The story of the Deepwater Horizon oil spill and the subsequent PR nightmare that unfolded is the monster in the closet that keeps many communications types up at night.

The way this played out in the public’s eyes is now written into the text books of what not to do when facing a crisis but rarely do you ever get an insight into what was happening inside the machine when the wheels fell off.

Now that it’s all over and he has his life back, Tony Hayworth, former CEO of BP and one time “most hated man in America”, has spoken about what it was like trying to deal with the “vicious” media storm of this environmental crisis from inside the fish bowl.
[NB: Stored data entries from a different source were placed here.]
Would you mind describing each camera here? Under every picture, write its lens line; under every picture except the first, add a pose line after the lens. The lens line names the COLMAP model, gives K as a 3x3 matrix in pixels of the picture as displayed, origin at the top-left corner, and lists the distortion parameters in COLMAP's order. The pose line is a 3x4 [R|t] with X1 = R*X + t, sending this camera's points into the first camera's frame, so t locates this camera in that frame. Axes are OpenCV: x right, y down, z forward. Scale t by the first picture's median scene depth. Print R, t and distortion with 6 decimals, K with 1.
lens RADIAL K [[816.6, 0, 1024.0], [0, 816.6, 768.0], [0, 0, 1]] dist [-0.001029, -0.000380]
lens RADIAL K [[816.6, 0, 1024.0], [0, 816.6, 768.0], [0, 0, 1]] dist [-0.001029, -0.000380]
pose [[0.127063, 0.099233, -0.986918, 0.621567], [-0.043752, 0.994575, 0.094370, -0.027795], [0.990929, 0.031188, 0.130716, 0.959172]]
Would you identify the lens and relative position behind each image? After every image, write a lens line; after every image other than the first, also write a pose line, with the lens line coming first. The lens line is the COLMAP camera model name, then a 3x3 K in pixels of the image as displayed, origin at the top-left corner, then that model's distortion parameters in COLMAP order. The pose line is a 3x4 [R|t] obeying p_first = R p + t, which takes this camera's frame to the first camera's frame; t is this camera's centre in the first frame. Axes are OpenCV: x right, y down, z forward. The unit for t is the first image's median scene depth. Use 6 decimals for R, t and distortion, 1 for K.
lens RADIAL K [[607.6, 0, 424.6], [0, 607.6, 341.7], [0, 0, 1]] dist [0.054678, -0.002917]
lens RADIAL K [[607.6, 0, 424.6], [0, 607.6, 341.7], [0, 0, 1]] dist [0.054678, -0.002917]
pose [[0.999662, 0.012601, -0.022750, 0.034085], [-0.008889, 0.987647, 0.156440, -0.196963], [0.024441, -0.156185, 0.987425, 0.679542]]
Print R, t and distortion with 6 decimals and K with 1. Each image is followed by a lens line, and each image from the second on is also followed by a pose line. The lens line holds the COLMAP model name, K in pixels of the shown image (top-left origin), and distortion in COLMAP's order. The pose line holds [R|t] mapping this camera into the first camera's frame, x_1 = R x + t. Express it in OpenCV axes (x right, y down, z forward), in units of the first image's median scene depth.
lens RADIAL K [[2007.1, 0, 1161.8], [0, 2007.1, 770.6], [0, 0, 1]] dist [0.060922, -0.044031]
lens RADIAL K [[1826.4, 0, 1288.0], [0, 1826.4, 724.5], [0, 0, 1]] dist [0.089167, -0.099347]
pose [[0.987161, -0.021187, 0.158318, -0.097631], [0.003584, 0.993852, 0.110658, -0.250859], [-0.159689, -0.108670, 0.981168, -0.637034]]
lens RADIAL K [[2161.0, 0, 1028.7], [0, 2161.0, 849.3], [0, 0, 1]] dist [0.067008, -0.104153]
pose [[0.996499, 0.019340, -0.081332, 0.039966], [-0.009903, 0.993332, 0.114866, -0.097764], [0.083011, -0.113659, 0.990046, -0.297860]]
Hayward spoke to some communicators at a networking club hosted by a UK PR agency called the Loewy Group. Lucky for us, someone present summarised Hayward’s comments in a blog.

One of the biggest problems at the time was not only keeping the media informed of unfolding developments but also tackling the inaccurate stories proliferating. At its height, there were 50 people at BP working around the clock purely on countering “inaccurate” information being posted on Twitter, Facebook and other social networking platforms.

The appetite for information was insatiable. The apparent inaccuraies in some of the reporting fuelled public hysteria and hysteria fuelled more hyteric reporting. “We were at war with the media every day. There’s no other word for it,” he said.

Possibly the most profound lesson learned is one that all CEOs should heed. He volunteered that despite utmost efforts to communicate clearly, transparently and at breakneck pace, many mistakes were made. “What would I have done differently? I would have had more of the senior team around me to handle communication with the media.”

He said that one of the main communications lessons learned for all large corporations was that plans for crises such as these must be made and tested regularly. BP wasn’t sufficiently well prepared with communications processes and resources to handle what happened, and it showed.